A thriving industry surrounds the 16th century astrologer and “seer” Nostradamus. It would probably be impossible to count the number of books, articles and TV programmes that have been produced claiming that this or that event was predicted by him in his original writings from about five hundred years ago. But did he actually predict anything at all? I don’t think so.
Those who support Nostradamus – in particular those who make money peddling books and so on – are quick to try to justify it all by pointing to various notable events, and then pointing to one of Nostradamus’ verses or quatrains, saying, “Look! It all fits!”
Now, hang on a minute. A common criticism made by sceptics is the fact that whenever a big event happens (usually some disaster), it is only later that these things are claimed to have been predicted by this famous French astrologer. And that is just so easy to do: every “prediction” that Nostradamus made can be interpreted in different ways, and retro-fitted after the event to fit a desired result. In other words, it is always after something happens that a quatrain is given meaning, never before.
The way to test whether Nostradamus really predicted events that are unfolding now would be for someone to actually interpret some of the quatrains, give definite predictions based on them, and then present those predictions publicly so that they can be tested. Which is something that few Nostradamus fans seem willing to do.
Then again… Eureka! I was recently poking around a local charity shop and found a book that does just that. Written by an author called Valerie Hewitt, Nostradamus: His Key To The Centuries is just the very thing. The author claims to have discovered a code hidden within the mystic writings, and she has been able to unlock the secrets within. This was too good an opportunity to pass up, so I happily parted with 50 pence to find out whether my years of scepticism had been nothing but a delusion.
What makes this book so good as a test of Nostradamus is the fact that it was written in 1992, and then published in 1994. The predictions it contains cover the years 1995 to 2010, so the fact that those years are now in the past makes it ideal to see whether what was foretold actually came to pass. Excellent stuff.
I’ll not spend any time on the so-called “code” that Hewitt claims to have discovered. She includes tables of numbers and letters, and some accompanying gobbledegook, but if you stay with this analysis, you will soon see why you don’t need to get very excited about it.
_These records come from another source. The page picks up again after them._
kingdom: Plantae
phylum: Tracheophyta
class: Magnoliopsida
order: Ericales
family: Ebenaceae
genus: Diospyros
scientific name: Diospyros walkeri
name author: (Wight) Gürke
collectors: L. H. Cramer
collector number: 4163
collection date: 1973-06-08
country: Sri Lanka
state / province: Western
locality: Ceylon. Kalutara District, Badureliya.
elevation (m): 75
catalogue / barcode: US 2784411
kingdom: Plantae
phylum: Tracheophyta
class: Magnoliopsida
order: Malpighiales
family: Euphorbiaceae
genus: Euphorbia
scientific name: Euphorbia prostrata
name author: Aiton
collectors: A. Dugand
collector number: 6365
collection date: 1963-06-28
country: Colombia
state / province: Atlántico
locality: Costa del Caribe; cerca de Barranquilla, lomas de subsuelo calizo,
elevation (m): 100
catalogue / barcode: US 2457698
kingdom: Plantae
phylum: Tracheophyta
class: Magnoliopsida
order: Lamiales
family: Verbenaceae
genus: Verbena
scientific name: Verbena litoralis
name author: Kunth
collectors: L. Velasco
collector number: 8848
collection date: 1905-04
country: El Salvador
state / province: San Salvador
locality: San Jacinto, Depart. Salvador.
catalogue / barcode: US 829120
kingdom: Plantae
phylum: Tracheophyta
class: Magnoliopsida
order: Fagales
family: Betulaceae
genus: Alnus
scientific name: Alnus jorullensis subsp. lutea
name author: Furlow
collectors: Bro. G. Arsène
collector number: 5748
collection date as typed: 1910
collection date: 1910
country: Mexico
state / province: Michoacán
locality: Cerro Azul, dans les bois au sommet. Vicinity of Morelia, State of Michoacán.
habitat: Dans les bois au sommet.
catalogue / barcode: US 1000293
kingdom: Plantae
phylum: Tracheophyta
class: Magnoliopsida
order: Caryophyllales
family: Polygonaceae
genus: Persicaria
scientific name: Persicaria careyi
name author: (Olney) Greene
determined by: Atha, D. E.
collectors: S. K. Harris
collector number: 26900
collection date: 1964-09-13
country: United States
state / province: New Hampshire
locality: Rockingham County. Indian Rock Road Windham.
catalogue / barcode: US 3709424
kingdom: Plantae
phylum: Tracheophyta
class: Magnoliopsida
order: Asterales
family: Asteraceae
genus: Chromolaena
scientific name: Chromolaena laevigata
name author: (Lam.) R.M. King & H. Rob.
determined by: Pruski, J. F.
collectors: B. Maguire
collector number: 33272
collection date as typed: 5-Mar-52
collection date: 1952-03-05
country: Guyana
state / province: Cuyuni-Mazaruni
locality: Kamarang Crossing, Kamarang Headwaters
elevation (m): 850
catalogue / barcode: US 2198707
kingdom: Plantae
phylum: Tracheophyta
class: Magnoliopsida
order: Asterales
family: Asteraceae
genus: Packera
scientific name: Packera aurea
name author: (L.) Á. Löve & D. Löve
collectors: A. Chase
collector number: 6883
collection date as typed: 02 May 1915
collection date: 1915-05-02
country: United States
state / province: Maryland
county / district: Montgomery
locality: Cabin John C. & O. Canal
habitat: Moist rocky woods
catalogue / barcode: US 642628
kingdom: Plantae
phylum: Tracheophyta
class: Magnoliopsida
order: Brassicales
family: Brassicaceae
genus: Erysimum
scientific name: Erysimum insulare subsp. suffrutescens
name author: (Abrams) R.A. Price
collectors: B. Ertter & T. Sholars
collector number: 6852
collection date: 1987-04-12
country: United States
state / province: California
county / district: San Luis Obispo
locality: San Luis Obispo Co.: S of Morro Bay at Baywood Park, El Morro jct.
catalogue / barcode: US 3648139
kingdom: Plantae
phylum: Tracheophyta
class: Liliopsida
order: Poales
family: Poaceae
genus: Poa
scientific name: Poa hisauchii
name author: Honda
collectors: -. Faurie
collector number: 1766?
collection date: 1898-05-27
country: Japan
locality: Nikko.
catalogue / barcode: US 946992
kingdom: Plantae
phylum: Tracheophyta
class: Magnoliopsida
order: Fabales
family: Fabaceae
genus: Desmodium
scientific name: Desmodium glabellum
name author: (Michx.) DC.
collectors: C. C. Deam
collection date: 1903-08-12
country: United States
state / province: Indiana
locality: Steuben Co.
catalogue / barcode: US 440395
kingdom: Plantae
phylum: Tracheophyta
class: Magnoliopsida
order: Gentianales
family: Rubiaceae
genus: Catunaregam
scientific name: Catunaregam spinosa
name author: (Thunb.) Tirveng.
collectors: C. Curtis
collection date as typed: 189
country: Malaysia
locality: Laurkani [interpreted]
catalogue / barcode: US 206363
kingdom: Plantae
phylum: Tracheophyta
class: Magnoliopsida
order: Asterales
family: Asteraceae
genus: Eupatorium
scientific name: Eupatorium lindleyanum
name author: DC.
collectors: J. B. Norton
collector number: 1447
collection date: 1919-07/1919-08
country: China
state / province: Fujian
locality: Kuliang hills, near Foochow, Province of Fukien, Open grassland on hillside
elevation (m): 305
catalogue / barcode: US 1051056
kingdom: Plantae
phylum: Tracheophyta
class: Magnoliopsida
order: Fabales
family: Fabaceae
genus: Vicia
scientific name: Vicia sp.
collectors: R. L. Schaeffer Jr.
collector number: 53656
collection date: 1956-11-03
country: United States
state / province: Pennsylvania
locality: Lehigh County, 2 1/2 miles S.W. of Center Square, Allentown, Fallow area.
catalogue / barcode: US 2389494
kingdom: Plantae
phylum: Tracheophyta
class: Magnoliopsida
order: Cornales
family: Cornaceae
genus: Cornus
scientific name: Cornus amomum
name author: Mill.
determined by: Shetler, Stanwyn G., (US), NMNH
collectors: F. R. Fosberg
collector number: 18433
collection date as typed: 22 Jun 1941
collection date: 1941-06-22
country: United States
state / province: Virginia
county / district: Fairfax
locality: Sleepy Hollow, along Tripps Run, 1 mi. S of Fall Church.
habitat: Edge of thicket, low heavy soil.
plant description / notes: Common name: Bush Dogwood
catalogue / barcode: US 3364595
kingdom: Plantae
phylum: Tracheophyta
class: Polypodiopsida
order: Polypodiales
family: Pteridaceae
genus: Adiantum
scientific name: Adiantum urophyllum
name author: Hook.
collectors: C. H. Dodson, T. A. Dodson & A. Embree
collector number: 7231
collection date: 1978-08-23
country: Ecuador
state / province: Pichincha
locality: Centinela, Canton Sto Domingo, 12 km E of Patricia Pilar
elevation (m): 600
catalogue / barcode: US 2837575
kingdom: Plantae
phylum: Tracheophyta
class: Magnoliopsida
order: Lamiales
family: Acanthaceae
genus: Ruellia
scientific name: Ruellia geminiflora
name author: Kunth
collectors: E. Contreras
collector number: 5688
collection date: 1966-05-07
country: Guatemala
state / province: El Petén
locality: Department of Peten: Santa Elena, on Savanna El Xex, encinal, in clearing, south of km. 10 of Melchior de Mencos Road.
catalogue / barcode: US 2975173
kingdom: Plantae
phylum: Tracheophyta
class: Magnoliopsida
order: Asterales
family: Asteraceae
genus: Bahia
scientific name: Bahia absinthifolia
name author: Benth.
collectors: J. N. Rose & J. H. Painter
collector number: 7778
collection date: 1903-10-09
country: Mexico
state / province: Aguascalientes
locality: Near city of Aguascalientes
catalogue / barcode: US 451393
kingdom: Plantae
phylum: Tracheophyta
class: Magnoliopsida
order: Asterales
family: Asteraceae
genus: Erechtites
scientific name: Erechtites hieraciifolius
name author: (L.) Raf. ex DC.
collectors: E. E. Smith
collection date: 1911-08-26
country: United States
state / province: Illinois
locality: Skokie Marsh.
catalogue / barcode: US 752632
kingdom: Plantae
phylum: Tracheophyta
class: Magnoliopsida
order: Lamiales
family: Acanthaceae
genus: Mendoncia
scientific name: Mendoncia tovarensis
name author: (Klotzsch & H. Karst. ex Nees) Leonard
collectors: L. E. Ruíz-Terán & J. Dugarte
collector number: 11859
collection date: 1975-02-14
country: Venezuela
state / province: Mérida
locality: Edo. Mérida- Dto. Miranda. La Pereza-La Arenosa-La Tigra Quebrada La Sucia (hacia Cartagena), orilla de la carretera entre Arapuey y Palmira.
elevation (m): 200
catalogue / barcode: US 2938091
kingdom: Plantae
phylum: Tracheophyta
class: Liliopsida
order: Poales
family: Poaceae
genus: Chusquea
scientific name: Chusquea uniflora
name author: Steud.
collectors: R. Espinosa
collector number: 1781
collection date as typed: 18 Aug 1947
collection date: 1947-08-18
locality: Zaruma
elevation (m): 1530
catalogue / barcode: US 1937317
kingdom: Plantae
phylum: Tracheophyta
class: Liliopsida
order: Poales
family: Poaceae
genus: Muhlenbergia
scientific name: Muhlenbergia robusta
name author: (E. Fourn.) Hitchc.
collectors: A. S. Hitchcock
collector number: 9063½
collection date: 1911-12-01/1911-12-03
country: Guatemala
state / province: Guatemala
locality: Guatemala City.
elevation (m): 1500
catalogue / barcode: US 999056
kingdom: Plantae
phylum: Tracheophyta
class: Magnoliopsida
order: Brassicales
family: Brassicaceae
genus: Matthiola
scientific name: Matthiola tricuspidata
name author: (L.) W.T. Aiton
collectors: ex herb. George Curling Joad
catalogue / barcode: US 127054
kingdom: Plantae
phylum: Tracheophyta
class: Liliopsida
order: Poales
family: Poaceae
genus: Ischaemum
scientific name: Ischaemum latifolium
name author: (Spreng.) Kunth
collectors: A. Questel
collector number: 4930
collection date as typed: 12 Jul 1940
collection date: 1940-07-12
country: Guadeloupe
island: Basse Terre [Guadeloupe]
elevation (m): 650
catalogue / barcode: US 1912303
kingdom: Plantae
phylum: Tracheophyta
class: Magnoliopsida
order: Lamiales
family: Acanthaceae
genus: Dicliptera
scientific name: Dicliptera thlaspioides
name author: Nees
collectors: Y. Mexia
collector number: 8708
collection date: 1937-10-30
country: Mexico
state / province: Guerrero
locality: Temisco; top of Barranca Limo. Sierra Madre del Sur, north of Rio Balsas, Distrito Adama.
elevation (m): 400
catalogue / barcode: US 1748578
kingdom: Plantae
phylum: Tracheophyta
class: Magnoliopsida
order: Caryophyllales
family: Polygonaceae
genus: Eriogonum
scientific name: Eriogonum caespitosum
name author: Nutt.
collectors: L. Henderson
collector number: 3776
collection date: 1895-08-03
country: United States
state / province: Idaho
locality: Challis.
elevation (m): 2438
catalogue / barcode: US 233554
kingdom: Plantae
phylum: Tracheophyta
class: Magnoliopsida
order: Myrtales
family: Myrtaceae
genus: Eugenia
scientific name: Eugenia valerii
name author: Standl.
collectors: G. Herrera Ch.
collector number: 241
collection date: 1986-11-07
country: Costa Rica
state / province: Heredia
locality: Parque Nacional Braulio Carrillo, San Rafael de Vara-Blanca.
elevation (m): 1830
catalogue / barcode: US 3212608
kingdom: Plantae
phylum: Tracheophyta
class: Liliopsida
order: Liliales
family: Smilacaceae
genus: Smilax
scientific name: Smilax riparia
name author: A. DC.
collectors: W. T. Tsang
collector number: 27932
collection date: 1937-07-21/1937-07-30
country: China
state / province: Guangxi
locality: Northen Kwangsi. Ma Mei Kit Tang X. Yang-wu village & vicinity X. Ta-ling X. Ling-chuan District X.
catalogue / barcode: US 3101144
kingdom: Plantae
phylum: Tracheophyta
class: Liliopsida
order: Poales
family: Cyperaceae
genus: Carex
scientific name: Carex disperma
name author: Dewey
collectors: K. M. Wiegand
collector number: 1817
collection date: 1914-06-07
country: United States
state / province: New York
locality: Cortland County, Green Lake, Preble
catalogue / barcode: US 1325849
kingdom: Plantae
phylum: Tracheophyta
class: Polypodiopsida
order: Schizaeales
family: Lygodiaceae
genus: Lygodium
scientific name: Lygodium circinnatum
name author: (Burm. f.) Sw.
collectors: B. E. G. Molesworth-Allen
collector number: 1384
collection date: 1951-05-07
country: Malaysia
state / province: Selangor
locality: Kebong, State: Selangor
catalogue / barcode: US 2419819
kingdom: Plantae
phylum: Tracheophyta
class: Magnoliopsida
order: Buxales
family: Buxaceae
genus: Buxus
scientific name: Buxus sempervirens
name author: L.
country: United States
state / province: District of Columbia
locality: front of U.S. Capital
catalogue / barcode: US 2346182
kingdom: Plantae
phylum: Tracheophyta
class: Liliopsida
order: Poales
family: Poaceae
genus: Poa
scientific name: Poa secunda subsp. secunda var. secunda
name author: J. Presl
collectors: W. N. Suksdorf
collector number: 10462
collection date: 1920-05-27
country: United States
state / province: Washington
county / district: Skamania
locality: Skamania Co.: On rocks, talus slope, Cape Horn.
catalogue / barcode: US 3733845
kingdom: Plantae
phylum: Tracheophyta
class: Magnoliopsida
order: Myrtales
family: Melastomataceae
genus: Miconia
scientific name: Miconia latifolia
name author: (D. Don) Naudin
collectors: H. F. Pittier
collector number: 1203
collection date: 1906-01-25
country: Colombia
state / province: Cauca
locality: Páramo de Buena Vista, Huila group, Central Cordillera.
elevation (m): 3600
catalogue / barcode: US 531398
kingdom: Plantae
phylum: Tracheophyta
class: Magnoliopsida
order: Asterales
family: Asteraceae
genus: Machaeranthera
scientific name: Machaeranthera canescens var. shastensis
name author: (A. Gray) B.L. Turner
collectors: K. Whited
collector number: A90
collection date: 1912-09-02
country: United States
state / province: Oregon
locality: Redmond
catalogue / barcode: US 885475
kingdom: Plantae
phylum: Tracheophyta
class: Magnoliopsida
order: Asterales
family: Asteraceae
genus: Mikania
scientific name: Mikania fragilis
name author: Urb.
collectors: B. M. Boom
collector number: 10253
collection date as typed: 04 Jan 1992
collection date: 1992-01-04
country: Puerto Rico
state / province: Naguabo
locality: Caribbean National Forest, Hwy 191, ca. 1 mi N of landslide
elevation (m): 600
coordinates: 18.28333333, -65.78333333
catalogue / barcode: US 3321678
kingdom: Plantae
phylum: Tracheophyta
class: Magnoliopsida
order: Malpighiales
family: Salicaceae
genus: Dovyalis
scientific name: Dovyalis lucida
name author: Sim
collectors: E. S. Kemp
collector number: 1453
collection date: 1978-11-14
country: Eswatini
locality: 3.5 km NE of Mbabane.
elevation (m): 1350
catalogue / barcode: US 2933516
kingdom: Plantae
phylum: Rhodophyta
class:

I’ll not go through every prophecy that Hewitt lists (there are nearly a hundred of them), but I will try to give a flavour of them. And remember, these are not vague predictions that are open to any interpretation whatsoever, they are very precise. Here we go:
In UK politics, Margaret Thatcher renounces her peerage so that she can re-enter the House of Commons. This was supposed to happen between 1995-1996. (That’s a miss, I think)
Writing in 1992, Hewitt predicts that the then Labour party leader John Smith would be succeeded by Gordon Brown by 1995. (No mention of John Smith’s sudden death, his replacement by Tony Blair and the fact that Brown had to wait until 2007 when Blair stepped down.)
A real biggie is with the royal family. By 1995, according to Hewitt, Prince Charles is now King and Princess Diana is Queen! (That didn’t happen, of course.)
Between 1995 –2000, Diana has concerns about Prince William, who is going to become King in 2000 after King Charles becomes so unpopular that the crown has to be transferred. (Another king-size miss, and no mention of the fact that Diana died in 1997. How could such a significant event be overlooked?)
Cardinal Basil Hume becomes Pope between 1995-1996. (Oops, another miss. Pope John Paul II lived until 2005; Basil Hume died in 1999 so could not have become Pope anyway, although he had been tipped as a possible future pontiff.)
Between 2004-2007, thousands of humans will be travelling in city-sized space ships to all the planets in the solar system except Pluto. (I have to say, I missed all that on the news. Or maybe Hewitt was completely wrong yet again.)
2004 –2005, the planet Venus is being colonised by mankind. (This is just getting silly now.)
And by 2010, the proof of life after death will be provided, and survival of the personality will simply not be doubted again. (Well, I still doubt it.)
And that is just a taster. Whichever way you look at it, there is still no cure for AIDS, children have not been given the vote, the House of Lords has not been abolished, the universe has not “been explained”, there are no anti-gravity flying machines, and –thankfully for many, no doubt – no legally compulsory sporting participation for the over-forties.
I can see the attraction of having a sort of history-book-in-reverse, where one could read about the future and then watch it all unfold. But this book isn’t it – in fact it is not even a history book now, given the fact that all of its predictions of the future should now be part of past history, but turned out to be just so much wishful thinking. I’ll be surprised if this book sees any further reprints.
When it comes to the prophesies of Nostradamus, his promoters should maybe just stick to retro-fitting the facts to fit the verses. Or better still, maybe they should recognise that belief in foretelling the future is just bad thinking.
Oh, by the way, there was no mention of 9/11, either. What a surprise.
Additional note: It turns out that at the time I write this, the book is still available on Amazon: a new copy for £1.25; a used one for as little as one penny. And I have a first edition! Squee!!!